The third layer contains the elements that support the elements of the second layer and is the resource layer. In the recognition stage, a set of related objects is defined. There is a difference between the external stage of cognition and the internal stage. The field of external cognition is a set of factors with which the organization can maintain its identity in interaction, such as customers, manufacturers, partners, distributors, vendors, banks and competitors. Internal factors that cause organizational self-awareness include goals, processes, resources, business rules and consequences, and so on.
Each of the above factors depends on the creation of knowledge that must be interacted with or worked on. Although many organizational factors are fixed, the hallmark of knowledge factors is its constant change. For this reason, the action layer of the knowledge management reference model consists of two categories of knowledge processes. In the life cycle of an organization, organizational knowledge can exist in different ways and can be seen with many categories such as creating, discovering, combining, externalizing, maintaining, adapting, updating, evaluating and evaluating. The knowledge management resource layer includes communication and information resources and tools that support knowledge processing processes.

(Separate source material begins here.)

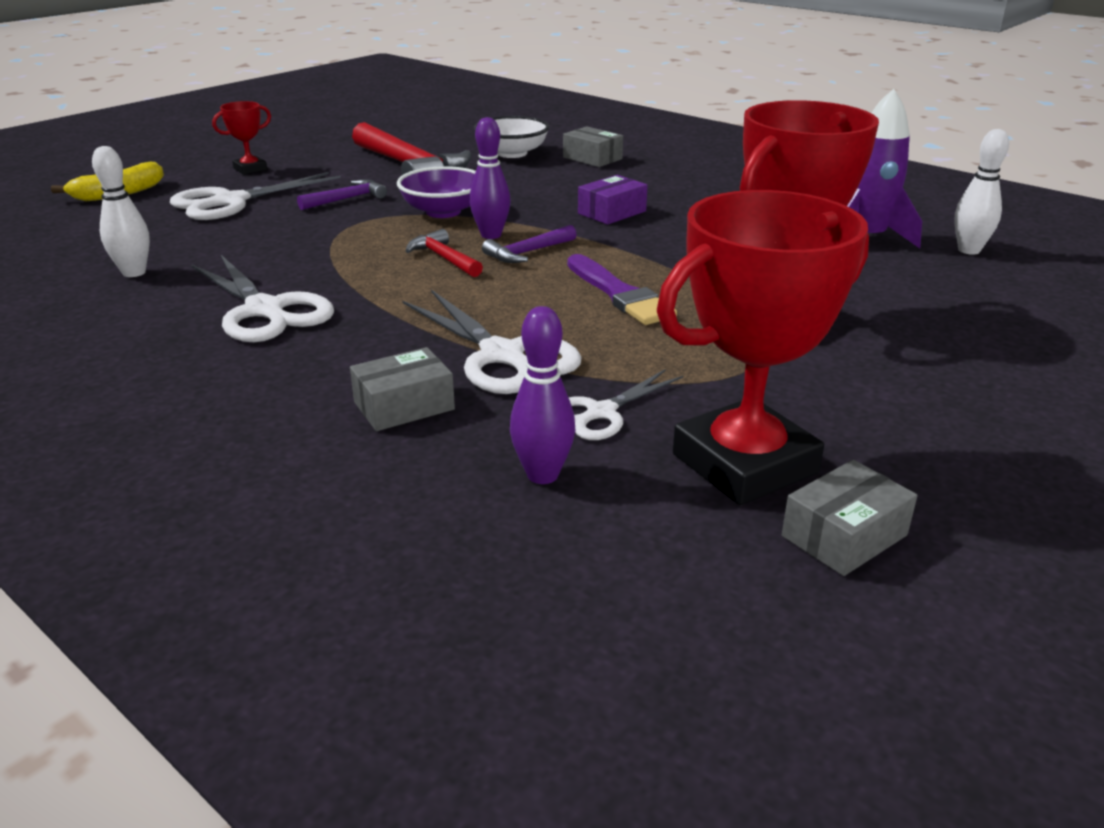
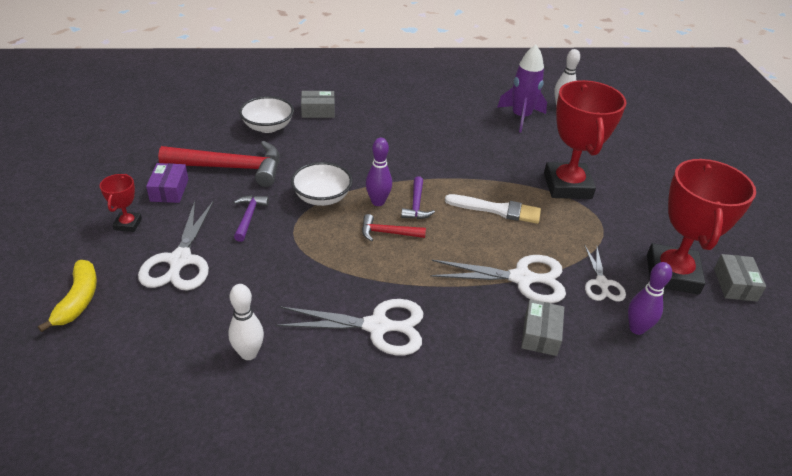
camera: 50 degrees left, 10 degrees up
purple bowl [397,166,476,218] -> white bowl [291,162,353,206]
purple brush [567,254,677,325] -> white brush [445,194,541,224]
purple box [578,175,648,225] -> purple box moved to [146,163,189,203]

The use of knowledge management in organizations reduces costs and improves the quality, productivity and usefulness of the organization. Examining the existing concepts and classifications in the field of knowledge management shows that there is a diverse range of views and perspectives in this area. At present, organizations, despite their geographical dispersion, can use new technologies to work with each other through virtual groups and telecommunications. Knowledge management systems have valuable potential capabilities to achieve these goals. Choosing the right tools and system for implementing and transferring knowledge is one of the management considerations in using the infrastructure knowledge management system infrastructure that has smart and very subtle benefits. Indicators show that although the implementation of a comprehensive knowledge management system requires a systematic and long-term approach, some of this system can be implemented with the facilities available in organizations. Knowledge management has significant effects on strategy formulation and implementation, while the relevant literature indicates a wide range of definitions and views of knowledge management. Creating such wisdom requires the continuous creation of new knowledge and explicit transfer that is achieved by information systems and technology in the organization plays an important role in the process of formulating group strategies. But the creation and transmission of tacit or implicit knowledge is still considered a black box. The transfer and use of tacit knowledge on its impact on innovation and organizational performance has not yet been determined. The effectiveness of knowledge transfer is influenced by important organizational factors such as structure, culture, processes and strategy and information technology. Despite numerous studies conducted around the world on organizational knowledge transfer, knowledge management, few studies have been conducted to establish the relationship between knowledge management and innovation as well as knowledge management and better organizational performance, the relationship between knowledge transfer and organizational performance and innovation, as well as how organizational performance is realized. In addition, although the knowledge management literature includes a variety of models and reasoned frameworks, few of them specifically target knowledge transfer.